Zur Aufgabe —
Beantworte diese Fragen zum Übungstext:
(a) Was gehört laut Übungstext außer der Ausgestaltung der Aufgabe selbst noch zur Arbeitsgestaltung?
(b) Wen beraten die Krankenkassen?
(c) Welche Quelle ist für Abbildung 10 angegeben?

Übungstext —
* * * *
Die Gestaltung der Arbeit beeinflusst das Ausmaß körperlicher und geistiger Anforderungen, die jede Tätigkeit und jeden Arbeitsplatz kennzeichnen. Zur Arbeitsgestaltung gehören außer der Ausgestaltung der Aufgabe selbst auch die Arbeitsorganisation, die Arbeitsumgebung und die sozialen Beziehungen am Arbeitsplatz (Abbildung 10).[1] Krankenkassen beraten Betriebe zu Möglichkeiten der Berücksichtigung gesundheitlicher Belange bei der Arbeitsgestaltung. Dabei fokussieren sie insbesondere auf die im Folgenden beschriebenen Schlüsselfaktoren der Arbeitsgestaltung zur Senkung von Gesundheitsrisiken und Stärkung von Gesundheitsressourcen. Neben eigenen Leistungen im Rahmen dieses Leitfadens weisen sie auf Angebote und Hilfen weiterer Zuständiger und Verantwortlicher hin.[2]

Abbildung 10: Beratung zur gesundheitsförderlichen Arbeitsgestaltung (Themen) (Quelle: GKV Spitzenverband)
* * * *
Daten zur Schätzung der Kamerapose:
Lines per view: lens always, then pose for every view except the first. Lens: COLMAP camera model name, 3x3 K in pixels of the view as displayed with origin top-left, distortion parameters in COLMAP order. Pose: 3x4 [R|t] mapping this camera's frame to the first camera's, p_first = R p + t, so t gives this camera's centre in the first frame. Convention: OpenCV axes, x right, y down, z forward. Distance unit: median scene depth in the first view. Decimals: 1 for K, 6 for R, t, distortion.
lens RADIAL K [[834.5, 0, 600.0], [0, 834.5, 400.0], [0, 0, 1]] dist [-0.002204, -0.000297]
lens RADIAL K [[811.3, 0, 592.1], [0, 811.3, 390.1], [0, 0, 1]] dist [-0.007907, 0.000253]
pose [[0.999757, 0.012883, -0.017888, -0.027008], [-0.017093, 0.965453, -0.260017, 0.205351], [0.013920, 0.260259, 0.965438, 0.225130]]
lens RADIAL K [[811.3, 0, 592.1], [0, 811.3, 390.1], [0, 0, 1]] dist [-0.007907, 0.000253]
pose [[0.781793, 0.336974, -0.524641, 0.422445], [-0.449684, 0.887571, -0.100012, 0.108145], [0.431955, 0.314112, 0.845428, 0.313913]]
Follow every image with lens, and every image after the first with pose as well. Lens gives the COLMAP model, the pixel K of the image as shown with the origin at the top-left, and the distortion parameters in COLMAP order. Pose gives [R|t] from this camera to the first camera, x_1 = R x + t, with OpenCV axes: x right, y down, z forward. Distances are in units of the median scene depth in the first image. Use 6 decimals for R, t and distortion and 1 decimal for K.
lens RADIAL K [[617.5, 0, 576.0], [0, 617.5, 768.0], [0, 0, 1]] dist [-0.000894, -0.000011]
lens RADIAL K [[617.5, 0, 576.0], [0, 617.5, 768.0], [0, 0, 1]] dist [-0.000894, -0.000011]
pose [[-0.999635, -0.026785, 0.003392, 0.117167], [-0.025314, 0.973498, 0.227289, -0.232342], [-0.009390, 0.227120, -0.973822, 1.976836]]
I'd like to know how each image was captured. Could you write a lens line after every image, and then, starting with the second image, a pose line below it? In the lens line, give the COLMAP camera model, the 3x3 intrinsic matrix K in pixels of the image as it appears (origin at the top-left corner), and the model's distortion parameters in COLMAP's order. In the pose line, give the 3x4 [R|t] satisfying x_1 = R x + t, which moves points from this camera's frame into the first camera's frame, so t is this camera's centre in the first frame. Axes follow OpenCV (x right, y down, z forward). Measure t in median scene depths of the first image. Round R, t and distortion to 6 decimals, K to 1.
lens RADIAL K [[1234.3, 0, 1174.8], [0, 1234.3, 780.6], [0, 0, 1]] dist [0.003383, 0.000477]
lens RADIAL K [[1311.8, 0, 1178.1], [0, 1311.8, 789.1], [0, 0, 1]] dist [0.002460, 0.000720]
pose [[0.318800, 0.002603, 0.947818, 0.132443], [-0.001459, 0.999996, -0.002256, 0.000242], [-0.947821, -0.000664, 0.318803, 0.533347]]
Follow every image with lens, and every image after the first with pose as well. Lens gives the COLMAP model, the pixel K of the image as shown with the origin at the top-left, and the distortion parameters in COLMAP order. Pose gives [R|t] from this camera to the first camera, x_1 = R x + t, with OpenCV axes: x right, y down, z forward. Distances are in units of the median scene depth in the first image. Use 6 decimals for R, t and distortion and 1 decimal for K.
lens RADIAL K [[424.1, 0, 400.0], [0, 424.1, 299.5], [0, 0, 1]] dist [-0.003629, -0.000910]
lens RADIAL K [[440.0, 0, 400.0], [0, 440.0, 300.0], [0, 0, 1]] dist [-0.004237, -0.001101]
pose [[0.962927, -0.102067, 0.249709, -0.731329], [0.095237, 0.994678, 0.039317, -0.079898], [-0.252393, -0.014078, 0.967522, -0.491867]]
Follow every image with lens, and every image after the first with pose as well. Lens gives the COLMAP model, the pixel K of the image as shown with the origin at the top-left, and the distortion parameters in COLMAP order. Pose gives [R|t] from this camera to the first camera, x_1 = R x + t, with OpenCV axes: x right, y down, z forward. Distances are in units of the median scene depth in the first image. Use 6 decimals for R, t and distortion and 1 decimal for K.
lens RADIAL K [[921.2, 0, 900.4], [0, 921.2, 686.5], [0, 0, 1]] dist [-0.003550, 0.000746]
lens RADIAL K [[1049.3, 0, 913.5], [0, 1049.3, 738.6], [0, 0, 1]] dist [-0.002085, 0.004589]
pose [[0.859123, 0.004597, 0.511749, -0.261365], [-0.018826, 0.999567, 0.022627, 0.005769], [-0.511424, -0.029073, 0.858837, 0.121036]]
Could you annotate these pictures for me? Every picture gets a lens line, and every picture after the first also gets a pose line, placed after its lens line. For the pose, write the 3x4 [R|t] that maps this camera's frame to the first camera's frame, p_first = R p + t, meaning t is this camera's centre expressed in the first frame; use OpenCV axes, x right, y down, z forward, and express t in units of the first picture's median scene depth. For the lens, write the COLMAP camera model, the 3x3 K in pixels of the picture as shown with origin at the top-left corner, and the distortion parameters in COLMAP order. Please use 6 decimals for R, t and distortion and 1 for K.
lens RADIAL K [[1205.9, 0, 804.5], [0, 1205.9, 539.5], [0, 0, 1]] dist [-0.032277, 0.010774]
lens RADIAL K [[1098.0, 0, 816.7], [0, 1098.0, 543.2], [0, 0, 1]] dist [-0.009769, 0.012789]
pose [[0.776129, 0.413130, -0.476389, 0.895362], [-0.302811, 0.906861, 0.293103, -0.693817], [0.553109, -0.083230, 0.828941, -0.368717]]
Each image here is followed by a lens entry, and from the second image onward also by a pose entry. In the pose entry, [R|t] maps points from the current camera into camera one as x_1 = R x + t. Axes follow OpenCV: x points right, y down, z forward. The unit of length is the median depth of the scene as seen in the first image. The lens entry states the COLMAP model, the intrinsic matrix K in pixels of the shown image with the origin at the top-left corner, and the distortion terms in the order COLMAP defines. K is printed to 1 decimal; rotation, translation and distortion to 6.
* * * *
Lösung —
(a) Die Arbeitsorganisation, die Arbeitsumgebung und die sozialen Beziehungen am Arbeitsplatz.
(b) Betriebe.
(c) Der GKV Spitzenverband.